Wednesday, September 23, 2009

The Case of the Replayed Queue

A number of years ago, I wrote a Linux device driver for a host bus adapter (HBA). The interface to the HBA consisted of two circular buffers, one to send information to the HBA (TxQ) and another to receive information from the HBA (RxQ). In this particular project, the HBAs were being used in a non-standard way to implement a bi-directional communication link between two Linux systems. As a result, the driver sent both commands and responses via the TxQ and received both commands and responses via the RxQ. In both cases, the driver communicated with the HBA using fixed-size data structures called IO control blocks (IOCBs).

Another aspect of this non-traditional use of the HBAs was that a proprietary upper layer protocol was used instead of the standard protocol used with the HBA. In this case, the protocol command packets did not fit within a single IOCB. As a result, two IOCBs were needed to send and receive command packets between the driver and HBA. These IOCB pairs were required to be adjacent in the circular buffers.
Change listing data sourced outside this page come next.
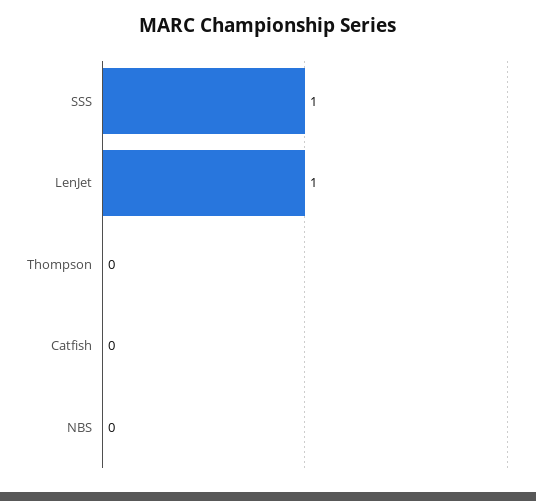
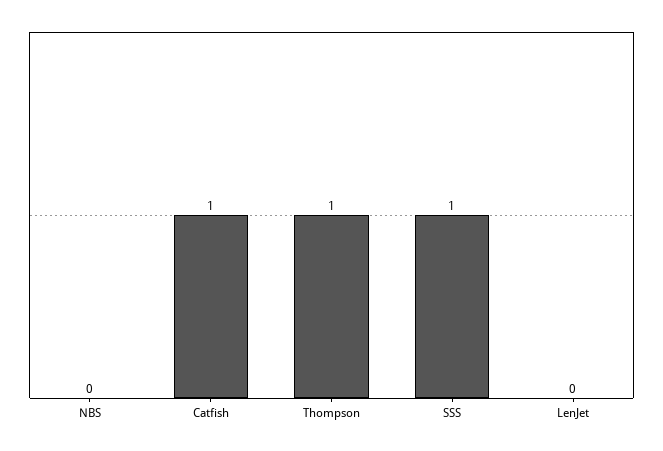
  {
    "SSS": 1,
-   "LenJet": 1,
+   "LenJet": 0,
-   "Thompson": 0,
+   "Thompson": 1,
-   "Catfish": 0,
+   "Catfish": 1,
    "NBS": 0
  }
As the project reached the beta-testing phase, a perplexing driver bug began manifesting during QA testing. The failure was extremely rare happening only once a day while under heavy load. Unfortunately, the unit-test I had created to test the driver ex-situ continued to run without error so the problem was only occurring in-situ in QA'a full system configuration and under their heavy load. Oh bother.

Faced with a difficult bug and a nearing deadline I got straight to work on figuring out the problem. To start, I reviewed the QA logs to determine a pattern to the failures. The evidence suggested that the driver was re-processing protocol packets that had already been handled. To me this indicated a potential problem with the RxQ circular buffer but a code-review didn't reveal any obvious bugs.

I proceeded on to debugging the driver in-situ. Unfortunately, for reasons that I can't recall, I had little success using a kernel debugger. As a result, I initially tried to use print statements but the verbose system messages generated by the failure caused the information to immediately scroll off the screen. I tried sending debug information out a serial port but this slowed the system down enough to significantly increase the time between failures beyond practicality. Hmph.

After a week of frustration and an increasing pressure from the team to resolve the bug, I decided to take a fresh view of the problem. First, I considered what could cause the driver to replay the RxQ and quickly concluded that erroneously putting the tail-pointer past the head-pointer could cause the problem. A quick review of the head-tail pointer management code didn't reveal any mistakes. Hmph.

Next, I considered how the head-tail pointer code could be tricked into putting the tail pointer beyond the head. I reasoned that one way this could happen was if the driver thought the contents of the circular buffer were longer than its actual size. If this were the case, then when the driver updated the tail pointer it would put it past the head which would erroneously make the circular appear full when the driver re-examined it. But what could make the driver think that the buffer contents were longer than they actually were?

After some deep pondering the problem hit me, it must those multi-IOCB commands! My thought was that if for some reason the second of the two IOCBs wasn't posted to the queue when the driver processed it and if the driver didn't check for this condition, that the driver would adjust the tail pointer as if the second IOCB was present which would put it after the head pointer. The timing window for this seemed to be impossibly small but the failure was taking a day to manifest under heavy load so it had to be a rare sequence of events. If there is one thing that I have learned from my years working on large-scale parallel computer systems it's that highly improbably events occur far more frequently than one suspects.

I checked the code and confirmed that I had failed to account for incomplete multi-IOCBs. I added the necessary guards to the code, gave a new binary to QA, and crossed my fingers. A few days later success was declared and from then on the driver performed without error.

I never figured out why the HBA was delayed in posting the second half of the protocol command IOCBs to the RxQ. But you can be sure that I'll never forget to check for circular buffer fragments again!